A team of researchers from EPFL, University College London, and KTH Royal Institute of Technology has developed Phase-varying Neural Potential Functions (PNPF), a novel framework for learning robot motions from demonstrations. Published in IEEE Robotics and Automation Letters, PNPF addresses a persistent challenge in robotics: generating stable, reactive motions for tasks where trajectories intersect, such as drawing a figure-8 or complex assembly sequences. Traditional dynamical systems (DS) methods struggle with these scenarios because first-order models require a unique velocity for each state, while second-order models using velocity to disambiguate direction become brittle near intersections. Phase-based methods, which rely on open-loop time, fail to recover after perturbations.

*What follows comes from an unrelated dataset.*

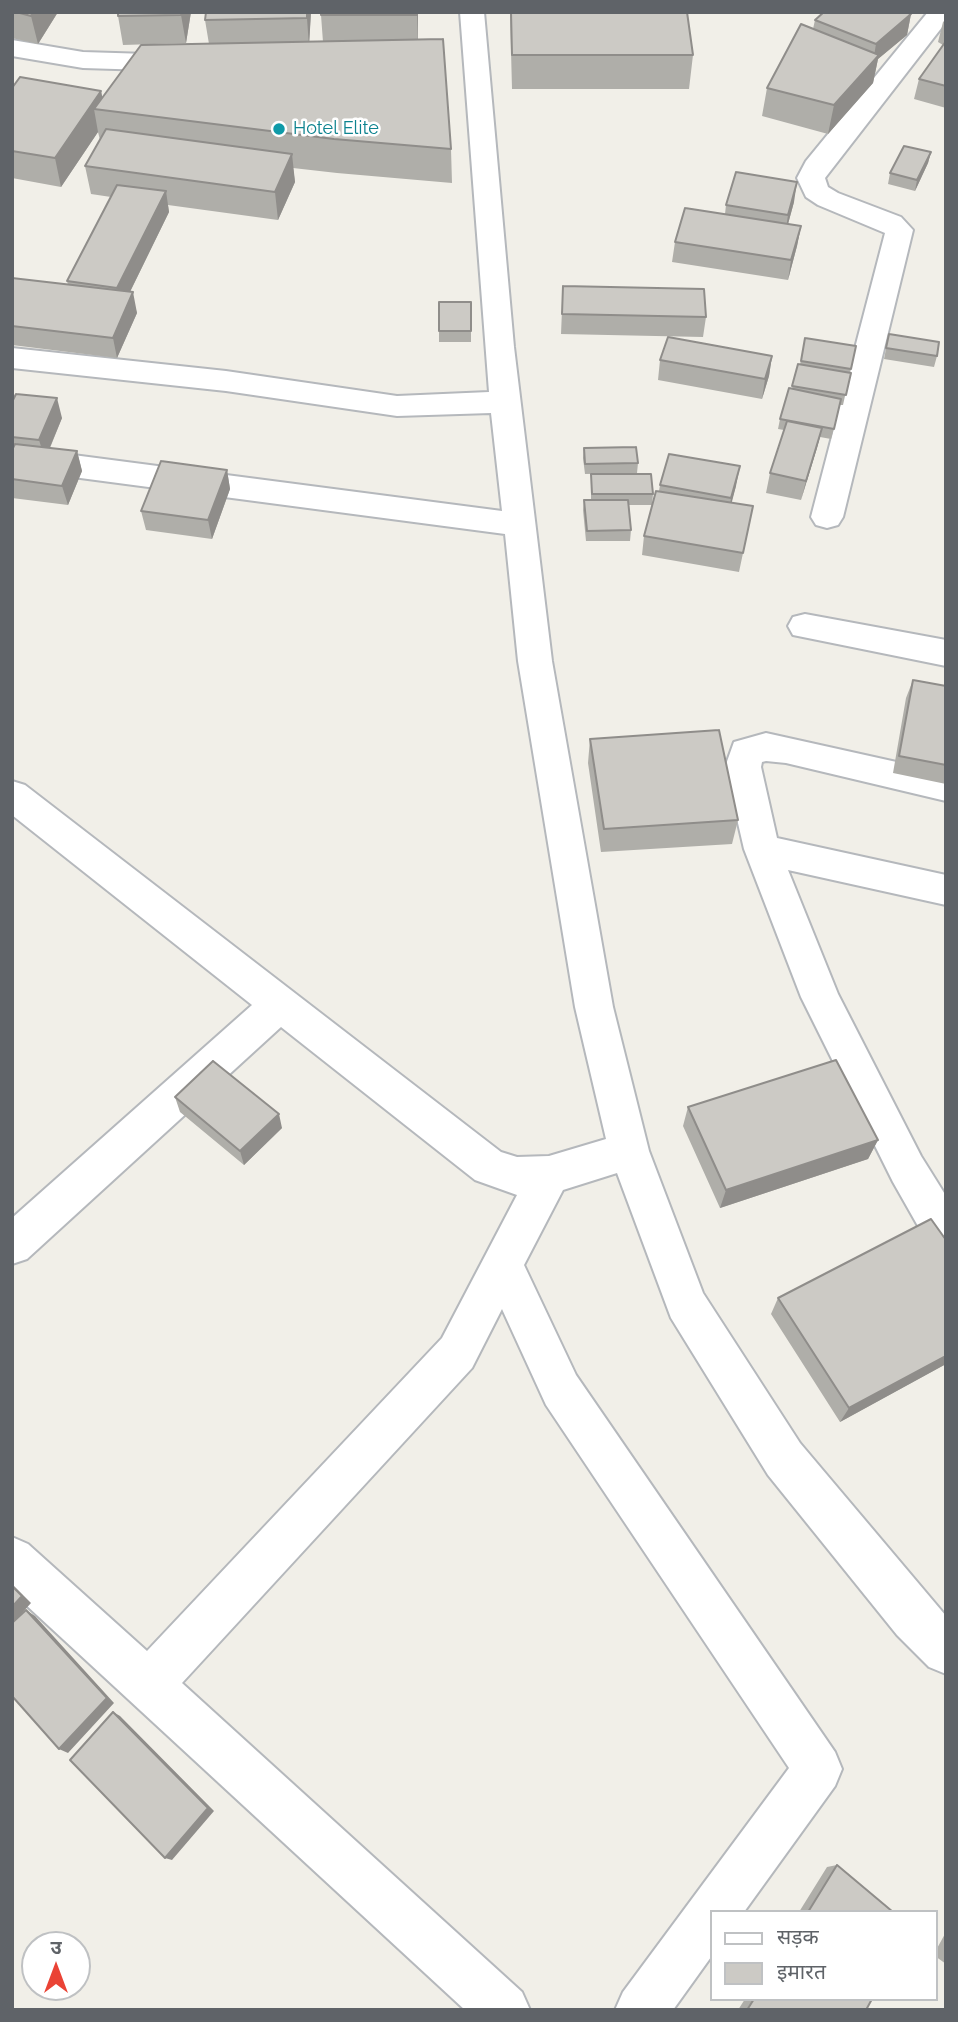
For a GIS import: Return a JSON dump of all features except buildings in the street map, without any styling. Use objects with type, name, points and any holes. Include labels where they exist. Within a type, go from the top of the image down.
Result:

PNPF solves this by conditioning a learned potential function on a phase variable that is dynamically estimated from the robot's state progression, rather than from a fixed temporal schedule. This allows the system to handle state revisits naturally—the robot knows where it is in a task based on its actual progress, not just time. The learned potential function generates local vector fields that provide both stability and reactivity, enabling the robot to recover from external disturbances (like a human pushing its arm) without needing explicit replanning. In experiments, PNPF generalized effectively across point-to-point, periodic, and full 6D motion tasks, and significantly outperformed existing baselines on trajectories with intersections, demonstrating real-time robotic manipulation under real-world disturbances.